Stand upright with your feet shoulder-width apart.

Here’s how to do the stretch:

  1. Slowly lean sideways to your right while bending your right knee.

  2. Keep your left leg straight.

  3. Continue leaning onto your right leg until you feel a gentle stretch in your inner left thigh. (If that is not where you feel the muscle stretching, you are not doing the stretch properly).

  4. Inhale deeply and hold the position for 10 to 15 seconds.

  5. Exhale as you return to the starting position.

Do 5 or 6 reps before changing sides, and then lean on your left leg.

Do not continue if the stretch causes pain.

Including post-workout stretches in your daily routine can benefit your overall mobility.

Safety Tips

Keep in mind that stretches are not intended for intense exercising. They are intense enough only to warm your muscles before working out and slow enough to remove tightness after your workout. To be safe and avoid muscle tears, sprains, or strains, note the following.

Don’t bounce – Sudden, bouncy or jerky movements can injure the muscles.

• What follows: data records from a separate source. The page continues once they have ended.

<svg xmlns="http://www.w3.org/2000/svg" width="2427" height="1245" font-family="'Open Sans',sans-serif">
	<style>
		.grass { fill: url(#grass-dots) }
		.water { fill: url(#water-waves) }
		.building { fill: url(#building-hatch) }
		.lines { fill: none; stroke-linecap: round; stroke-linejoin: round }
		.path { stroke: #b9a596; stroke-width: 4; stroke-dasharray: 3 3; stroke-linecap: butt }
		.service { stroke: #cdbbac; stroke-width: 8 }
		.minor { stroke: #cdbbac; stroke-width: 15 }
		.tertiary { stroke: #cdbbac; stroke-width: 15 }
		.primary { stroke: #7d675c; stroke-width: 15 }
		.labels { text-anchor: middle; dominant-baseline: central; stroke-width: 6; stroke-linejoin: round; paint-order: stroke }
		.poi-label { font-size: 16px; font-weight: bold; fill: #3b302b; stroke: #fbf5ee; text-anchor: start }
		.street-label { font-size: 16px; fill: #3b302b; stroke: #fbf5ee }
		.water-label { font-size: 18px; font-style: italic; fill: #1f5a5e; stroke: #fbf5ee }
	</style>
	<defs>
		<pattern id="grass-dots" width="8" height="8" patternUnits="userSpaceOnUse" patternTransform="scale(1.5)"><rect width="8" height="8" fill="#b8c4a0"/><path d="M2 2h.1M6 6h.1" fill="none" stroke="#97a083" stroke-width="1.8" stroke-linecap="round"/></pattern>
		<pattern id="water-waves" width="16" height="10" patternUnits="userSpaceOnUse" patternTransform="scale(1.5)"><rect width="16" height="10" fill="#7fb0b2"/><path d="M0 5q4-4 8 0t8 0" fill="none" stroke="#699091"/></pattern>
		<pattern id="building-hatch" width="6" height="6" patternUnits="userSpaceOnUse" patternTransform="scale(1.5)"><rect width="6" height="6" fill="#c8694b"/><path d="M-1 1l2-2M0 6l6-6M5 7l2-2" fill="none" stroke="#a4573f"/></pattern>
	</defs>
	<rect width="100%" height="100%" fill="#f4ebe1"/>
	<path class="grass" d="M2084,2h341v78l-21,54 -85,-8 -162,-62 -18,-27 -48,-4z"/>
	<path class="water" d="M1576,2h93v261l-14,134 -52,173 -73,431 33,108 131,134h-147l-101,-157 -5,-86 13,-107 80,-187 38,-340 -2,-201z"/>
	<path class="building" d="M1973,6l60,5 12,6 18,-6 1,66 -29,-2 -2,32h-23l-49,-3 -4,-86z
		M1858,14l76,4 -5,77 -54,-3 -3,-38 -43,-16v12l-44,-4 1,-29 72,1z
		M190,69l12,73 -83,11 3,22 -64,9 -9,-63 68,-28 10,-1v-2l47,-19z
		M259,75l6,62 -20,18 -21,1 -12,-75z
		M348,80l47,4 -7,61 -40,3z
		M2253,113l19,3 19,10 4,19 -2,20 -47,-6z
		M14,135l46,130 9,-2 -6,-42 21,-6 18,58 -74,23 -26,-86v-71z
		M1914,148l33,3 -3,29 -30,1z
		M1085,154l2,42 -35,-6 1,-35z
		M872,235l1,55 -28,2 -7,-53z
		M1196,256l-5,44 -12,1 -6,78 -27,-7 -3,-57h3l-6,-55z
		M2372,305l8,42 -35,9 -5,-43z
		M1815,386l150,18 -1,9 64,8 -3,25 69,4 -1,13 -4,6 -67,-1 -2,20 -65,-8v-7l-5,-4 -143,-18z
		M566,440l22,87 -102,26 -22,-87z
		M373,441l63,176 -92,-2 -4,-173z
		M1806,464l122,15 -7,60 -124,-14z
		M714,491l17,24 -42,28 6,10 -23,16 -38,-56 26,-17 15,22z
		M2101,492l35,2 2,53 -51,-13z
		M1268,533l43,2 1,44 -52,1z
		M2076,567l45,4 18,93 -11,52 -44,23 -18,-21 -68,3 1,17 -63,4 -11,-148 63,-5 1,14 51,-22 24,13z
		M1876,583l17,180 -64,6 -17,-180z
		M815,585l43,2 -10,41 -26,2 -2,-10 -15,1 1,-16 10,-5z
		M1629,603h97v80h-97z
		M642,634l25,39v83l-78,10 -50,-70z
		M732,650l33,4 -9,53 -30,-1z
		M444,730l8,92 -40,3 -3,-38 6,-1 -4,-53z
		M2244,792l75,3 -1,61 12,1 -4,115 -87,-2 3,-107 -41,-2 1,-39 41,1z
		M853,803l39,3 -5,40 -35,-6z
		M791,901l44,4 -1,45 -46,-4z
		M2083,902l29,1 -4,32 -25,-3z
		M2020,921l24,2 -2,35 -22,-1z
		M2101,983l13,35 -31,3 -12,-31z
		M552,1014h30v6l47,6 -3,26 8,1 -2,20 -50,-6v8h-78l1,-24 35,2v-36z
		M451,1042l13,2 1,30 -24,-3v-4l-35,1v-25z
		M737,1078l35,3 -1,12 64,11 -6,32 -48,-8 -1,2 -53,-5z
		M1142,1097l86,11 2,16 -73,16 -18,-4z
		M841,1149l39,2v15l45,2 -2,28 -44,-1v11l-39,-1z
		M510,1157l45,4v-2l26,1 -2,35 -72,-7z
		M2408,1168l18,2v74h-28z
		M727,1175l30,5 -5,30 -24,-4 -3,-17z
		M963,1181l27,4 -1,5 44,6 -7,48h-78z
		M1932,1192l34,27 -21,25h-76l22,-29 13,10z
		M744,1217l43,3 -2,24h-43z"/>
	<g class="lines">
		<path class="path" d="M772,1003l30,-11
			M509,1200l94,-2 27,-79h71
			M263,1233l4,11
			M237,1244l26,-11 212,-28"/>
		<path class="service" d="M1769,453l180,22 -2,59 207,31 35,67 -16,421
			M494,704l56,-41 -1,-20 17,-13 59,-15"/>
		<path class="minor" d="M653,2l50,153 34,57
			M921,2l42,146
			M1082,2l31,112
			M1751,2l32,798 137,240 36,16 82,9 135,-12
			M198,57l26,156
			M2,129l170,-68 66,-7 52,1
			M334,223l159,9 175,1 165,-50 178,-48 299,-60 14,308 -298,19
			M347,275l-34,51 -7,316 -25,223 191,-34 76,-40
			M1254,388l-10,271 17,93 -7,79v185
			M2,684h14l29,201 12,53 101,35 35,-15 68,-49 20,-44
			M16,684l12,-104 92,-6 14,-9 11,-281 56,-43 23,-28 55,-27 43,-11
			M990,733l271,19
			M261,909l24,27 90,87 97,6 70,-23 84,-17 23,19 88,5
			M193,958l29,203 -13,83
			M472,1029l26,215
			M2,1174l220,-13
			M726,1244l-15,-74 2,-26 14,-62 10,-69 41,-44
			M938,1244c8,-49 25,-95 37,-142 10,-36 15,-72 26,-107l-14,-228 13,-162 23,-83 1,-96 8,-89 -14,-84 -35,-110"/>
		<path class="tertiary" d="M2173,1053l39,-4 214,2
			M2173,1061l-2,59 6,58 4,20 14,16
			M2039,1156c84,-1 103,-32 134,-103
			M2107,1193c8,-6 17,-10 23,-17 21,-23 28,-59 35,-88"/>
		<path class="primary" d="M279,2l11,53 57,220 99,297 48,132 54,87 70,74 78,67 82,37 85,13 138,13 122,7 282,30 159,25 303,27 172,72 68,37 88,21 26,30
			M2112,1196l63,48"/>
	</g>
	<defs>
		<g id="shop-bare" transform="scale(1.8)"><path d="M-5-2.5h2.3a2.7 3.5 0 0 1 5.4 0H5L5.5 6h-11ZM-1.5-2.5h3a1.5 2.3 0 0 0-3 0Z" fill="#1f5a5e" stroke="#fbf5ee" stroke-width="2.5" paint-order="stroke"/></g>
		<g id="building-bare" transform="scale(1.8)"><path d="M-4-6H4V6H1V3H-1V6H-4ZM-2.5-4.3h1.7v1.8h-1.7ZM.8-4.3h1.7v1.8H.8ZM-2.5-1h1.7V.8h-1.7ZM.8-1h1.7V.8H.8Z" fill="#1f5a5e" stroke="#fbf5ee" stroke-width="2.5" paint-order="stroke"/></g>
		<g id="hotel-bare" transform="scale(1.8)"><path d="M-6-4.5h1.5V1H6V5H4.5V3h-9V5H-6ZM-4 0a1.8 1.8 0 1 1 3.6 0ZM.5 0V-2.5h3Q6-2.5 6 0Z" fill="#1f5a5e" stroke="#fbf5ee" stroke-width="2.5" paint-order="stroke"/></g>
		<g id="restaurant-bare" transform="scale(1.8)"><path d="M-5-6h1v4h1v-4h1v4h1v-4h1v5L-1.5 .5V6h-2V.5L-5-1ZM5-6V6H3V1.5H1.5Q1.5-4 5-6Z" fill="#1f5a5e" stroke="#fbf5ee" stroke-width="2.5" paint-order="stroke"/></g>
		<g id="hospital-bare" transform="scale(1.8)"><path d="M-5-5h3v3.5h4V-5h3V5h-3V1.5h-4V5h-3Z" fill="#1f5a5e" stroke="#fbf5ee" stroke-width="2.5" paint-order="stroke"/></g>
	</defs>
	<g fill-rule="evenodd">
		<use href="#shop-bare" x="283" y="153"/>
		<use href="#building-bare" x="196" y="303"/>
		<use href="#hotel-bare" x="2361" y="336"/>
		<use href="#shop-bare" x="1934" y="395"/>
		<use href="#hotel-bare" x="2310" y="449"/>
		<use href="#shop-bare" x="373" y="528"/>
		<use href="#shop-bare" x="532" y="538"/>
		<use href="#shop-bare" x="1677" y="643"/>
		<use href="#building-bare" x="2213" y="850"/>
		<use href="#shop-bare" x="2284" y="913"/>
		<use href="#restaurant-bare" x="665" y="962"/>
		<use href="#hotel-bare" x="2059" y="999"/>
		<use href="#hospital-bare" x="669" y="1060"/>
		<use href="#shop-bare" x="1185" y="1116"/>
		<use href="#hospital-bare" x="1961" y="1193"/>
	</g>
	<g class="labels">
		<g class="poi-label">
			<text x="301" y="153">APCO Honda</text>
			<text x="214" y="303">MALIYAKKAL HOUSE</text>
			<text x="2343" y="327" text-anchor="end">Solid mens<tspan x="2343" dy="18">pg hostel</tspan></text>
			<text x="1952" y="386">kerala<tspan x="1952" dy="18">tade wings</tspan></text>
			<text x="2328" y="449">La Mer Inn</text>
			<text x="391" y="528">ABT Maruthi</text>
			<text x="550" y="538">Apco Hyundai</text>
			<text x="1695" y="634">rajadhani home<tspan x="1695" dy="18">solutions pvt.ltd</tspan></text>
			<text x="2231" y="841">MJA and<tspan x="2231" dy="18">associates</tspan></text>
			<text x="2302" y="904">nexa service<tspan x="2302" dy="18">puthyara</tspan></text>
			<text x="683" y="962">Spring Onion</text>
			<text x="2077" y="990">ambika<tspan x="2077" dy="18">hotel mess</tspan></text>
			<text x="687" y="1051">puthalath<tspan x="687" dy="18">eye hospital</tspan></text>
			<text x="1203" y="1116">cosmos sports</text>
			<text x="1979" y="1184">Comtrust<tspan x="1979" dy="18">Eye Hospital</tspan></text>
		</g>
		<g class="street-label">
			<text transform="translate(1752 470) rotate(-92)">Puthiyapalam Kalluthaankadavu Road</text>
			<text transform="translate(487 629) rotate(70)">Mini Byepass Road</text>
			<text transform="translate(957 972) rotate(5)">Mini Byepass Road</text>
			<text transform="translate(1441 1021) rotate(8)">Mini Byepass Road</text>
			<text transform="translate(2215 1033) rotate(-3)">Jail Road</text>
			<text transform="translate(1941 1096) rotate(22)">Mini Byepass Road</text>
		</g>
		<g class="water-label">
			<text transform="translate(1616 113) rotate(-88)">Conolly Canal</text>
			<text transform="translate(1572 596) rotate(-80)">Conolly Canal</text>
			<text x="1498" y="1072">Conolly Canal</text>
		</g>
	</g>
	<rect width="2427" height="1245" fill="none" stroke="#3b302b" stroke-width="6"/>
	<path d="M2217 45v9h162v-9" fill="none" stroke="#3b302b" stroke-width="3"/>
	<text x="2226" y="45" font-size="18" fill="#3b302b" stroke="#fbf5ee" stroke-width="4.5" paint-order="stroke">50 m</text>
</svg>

Start slowly – Never do too much too quickly if you are not fully flexible. Start with a few stretches, and add more as you gain more flexibility.

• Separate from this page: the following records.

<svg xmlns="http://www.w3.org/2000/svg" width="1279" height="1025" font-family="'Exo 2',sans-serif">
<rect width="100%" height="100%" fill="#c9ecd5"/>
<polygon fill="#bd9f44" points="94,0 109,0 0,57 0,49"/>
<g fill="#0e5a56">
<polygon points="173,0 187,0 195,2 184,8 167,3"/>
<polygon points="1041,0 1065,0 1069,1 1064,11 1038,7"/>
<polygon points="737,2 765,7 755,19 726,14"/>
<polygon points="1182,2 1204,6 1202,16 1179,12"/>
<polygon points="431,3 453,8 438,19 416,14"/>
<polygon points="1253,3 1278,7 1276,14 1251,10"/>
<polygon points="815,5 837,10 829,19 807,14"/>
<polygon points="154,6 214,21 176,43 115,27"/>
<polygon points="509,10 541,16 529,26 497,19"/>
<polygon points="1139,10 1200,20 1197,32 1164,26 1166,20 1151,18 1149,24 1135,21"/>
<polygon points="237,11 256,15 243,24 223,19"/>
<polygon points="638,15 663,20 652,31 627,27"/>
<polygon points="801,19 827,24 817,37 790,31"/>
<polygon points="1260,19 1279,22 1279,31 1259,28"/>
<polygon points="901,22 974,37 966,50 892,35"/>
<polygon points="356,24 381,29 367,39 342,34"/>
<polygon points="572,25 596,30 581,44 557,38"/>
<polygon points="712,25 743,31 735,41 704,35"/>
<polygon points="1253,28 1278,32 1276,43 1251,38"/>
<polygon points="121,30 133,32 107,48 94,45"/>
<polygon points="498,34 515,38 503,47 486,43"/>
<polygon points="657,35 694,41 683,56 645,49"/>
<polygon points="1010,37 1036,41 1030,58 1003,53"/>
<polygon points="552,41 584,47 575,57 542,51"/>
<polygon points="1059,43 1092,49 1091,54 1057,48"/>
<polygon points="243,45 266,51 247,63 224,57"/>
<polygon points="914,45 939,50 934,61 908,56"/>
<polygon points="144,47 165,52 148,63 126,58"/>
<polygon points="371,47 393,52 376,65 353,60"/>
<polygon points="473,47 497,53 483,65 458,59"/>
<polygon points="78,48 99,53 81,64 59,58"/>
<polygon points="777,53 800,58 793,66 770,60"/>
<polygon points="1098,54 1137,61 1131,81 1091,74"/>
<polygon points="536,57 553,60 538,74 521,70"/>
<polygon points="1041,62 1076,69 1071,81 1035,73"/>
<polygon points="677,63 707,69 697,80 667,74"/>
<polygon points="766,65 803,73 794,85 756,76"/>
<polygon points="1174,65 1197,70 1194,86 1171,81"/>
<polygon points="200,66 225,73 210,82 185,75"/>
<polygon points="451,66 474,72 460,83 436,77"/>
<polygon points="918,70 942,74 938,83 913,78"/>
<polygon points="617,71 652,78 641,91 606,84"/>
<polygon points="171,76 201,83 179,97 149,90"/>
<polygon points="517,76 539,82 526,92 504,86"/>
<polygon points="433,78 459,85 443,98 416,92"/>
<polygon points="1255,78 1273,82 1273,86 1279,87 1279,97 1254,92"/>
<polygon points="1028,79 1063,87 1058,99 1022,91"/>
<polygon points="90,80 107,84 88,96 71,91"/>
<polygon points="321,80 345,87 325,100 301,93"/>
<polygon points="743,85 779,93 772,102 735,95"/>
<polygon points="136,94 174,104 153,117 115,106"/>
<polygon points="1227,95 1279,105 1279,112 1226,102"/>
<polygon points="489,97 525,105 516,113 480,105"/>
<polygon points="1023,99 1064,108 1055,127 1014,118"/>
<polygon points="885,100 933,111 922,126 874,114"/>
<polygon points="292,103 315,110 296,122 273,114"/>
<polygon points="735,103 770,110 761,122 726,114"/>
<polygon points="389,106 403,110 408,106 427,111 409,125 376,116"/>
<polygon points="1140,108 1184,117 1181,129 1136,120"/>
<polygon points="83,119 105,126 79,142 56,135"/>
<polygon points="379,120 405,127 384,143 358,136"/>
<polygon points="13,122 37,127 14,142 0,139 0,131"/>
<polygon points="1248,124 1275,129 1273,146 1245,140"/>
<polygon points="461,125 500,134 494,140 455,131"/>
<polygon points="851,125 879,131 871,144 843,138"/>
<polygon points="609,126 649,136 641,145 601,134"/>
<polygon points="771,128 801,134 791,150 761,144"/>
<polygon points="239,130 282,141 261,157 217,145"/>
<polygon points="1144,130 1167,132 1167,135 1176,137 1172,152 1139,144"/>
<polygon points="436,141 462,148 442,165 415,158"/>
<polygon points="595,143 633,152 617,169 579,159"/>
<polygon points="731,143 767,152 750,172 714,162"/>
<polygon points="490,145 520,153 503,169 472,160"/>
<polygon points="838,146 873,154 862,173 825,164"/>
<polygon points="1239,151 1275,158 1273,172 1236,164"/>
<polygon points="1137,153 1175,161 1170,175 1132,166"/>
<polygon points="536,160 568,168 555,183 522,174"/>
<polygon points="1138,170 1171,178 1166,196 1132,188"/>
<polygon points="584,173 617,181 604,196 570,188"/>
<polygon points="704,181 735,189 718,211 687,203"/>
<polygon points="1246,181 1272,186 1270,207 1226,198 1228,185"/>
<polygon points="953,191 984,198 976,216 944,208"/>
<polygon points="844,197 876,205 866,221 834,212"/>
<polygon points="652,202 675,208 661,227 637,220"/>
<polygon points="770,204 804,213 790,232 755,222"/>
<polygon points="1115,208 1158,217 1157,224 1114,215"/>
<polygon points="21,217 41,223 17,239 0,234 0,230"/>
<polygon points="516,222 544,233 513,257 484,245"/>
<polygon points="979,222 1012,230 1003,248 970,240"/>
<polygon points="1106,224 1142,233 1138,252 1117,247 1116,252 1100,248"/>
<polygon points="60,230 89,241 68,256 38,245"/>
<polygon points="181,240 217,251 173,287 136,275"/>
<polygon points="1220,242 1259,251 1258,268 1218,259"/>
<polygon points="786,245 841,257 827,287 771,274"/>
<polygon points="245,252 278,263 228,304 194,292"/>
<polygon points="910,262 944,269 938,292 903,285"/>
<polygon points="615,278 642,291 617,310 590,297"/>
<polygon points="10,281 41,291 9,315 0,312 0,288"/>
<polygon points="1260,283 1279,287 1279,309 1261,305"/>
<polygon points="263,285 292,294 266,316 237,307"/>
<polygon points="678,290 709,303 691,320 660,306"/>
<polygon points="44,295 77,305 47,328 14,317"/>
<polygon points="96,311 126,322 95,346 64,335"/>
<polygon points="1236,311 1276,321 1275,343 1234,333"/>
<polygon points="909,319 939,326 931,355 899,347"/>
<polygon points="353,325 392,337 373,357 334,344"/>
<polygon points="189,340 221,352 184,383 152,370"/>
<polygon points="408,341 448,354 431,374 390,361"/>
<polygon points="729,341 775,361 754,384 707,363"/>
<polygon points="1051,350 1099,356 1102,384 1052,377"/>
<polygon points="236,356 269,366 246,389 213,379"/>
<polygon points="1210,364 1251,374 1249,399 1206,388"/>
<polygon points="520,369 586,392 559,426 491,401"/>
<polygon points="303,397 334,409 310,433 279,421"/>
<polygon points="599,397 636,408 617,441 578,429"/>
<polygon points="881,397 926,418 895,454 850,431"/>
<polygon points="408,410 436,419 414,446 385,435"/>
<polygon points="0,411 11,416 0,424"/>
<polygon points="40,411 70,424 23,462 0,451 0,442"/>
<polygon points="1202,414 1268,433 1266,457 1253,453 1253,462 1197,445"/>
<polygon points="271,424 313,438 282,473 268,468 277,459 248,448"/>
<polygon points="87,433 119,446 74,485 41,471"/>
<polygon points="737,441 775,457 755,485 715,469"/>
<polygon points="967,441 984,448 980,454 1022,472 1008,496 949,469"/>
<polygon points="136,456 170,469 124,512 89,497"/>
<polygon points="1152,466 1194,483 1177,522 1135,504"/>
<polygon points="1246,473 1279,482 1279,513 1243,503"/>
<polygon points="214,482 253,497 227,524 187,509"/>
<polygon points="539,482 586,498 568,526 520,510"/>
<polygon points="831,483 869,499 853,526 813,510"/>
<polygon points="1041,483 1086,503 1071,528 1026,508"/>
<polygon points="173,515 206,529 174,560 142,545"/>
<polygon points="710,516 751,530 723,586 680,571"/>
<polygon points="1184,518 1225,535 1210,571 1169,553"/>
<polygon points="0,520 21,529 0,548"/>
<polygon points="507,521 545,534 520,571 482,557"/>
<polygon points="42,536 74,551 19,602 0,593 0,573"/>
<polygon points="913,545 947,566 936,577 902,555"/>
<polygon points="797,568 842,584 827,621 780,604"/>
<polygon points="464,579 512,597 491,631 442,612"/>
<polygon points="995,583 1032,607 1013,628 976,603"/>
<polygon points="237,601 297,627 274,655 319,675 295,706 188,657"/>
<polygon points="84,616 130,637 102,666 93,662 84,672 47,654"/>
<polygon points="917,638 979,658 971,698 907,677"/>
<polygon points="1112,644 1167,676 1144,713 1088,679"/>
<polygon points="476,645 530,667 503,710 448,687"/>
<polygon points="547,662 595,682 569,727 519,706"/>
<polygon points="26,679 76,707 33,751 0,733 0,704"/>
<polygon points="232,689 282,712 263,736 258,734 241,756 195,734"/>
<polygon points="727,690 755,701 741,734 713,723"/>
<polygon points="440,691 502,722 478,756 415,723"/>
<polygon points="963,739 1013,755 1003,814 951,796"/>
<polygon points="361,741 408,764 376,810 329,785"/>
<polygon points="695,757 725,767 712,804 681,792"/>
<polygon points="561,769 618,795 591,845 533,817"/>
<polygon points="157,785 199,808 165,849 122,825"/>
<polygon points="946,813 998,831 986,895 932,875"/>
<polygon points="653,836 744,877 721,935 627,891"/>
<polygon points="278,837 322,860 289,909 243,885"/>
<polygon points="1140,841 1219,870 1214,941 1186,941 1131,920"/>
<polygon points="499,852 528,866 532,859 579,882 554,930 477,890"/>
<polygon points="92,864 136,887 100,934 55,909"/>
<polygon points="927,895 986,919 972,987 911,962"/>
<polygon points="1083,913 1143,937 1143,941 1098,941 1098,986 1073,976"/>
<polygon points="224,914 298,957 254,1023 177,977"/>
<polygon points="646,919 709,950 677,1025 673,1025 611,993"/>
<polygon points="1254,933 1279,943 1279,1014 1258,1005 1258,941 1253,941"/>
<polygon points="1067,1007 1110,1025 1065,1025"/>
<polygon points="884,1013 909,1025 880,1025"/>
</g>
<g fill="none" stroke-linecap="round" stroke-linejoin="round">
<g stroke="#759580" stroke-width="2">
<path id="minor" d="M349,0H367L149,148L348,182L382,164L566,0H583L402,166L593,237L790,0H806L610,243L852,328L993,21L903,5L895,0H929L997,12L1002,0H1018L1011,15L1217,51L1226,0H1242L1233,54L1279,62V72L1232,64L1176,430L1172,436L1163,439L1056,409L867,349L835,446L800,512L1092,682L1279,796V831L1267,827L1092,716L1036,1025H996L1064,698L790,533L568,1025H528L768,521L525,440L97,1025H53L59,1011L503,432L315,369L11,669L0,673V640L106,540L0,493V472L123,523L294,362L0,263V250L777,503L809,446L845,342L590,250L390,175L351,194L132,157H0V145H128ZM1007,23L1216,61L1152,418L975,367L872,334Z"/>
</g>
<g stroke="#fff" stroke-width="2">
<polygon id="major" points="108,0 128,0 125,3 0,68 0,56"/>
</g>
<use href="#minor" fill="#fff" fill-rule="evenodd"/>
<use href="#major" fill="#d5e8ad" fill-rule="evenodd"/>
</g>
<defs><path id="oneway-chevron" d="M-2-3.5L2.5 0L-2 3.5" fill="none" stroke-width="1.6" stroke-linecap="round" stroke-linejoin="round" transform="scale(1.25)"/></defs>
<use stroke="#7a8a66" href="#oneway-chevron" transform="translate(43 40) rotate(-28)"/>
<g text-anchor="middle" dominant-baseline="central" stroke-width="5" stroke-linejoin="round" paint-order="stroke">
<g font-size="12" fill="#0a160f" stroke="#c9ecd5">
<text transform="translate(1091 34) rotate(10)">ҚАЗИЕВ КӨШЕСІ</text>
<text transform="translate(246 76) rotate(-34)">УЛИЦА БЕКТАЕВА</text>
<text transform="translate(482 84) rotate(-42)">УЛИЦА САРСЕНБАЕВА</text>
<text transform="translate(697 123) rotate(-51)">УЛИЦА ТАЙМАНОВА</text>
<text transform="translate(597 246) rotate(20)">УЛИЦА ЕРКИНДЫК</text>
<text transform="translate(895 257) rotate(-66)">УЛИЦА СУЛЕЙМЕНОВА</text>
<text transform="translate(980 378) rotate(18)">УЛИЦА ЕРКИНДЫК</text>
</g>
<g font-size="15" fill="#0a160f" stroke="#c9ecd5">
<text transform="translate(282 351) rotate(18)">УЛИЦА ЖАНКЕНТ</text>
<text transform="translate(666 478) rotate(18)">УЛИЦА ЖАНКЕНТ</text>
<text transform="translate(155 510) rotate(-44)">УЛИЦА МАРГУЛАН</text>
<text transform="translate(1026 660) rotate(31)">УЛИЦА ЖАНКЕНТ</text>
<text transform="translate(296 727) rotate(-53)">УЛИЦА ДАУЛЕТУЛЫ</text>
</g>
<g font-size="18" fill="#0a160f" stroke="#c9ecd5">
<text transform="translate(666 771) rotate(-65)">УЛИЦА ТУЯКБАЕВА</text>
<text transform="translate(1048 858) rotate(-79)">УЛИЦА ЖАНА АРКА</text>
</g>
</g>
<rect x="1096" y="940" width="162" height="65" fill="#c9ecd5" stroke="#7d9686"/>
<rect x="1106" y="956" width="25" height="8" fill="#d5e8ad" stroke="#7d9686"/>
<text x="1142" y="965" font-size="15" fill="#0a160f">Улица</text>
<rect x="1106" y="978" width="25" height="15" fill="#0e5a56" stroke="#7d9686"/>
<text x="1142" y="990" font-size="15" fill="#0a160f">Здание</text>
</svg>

Use proper breathing techniques – Breathing helps relieve muscle tension and stress. Breathing in during the difficult part of a stretch, holding the movement, and exhaling as you return to the starting position. That can help you hold a stretch for longer.

Stop when it becomes painful – Some level of discomfort is normal when stretching tight muscles, but it shouldn’t be painful. Stop immediately if you feel sudden or sharp pain.

Furthermore, see your physician if you experience intense pain that worsens when you sit or walk, or if it affects your mobility.

In a Nutshell

Your thigh muscles play an important role in keeping you stable, balanced and moving safely. Furthermore, they also play crucial roles in stabilizing your knees, hips, lower back, and core.

The best way to keep these muscles relaxed and flexible is by including pre-workout dynamic stretches and post-workout static stretches. Stretching your thigh muscles regularly can improve your performance and flexibility while also preventing stiffness and injuries.

Similarly, other muscle groups like the lats should receive the same care, before and after workouts.

Talk to your CPT or your doctor if you have any concerns about body stretches, especially if you have an existing injury or medical condition.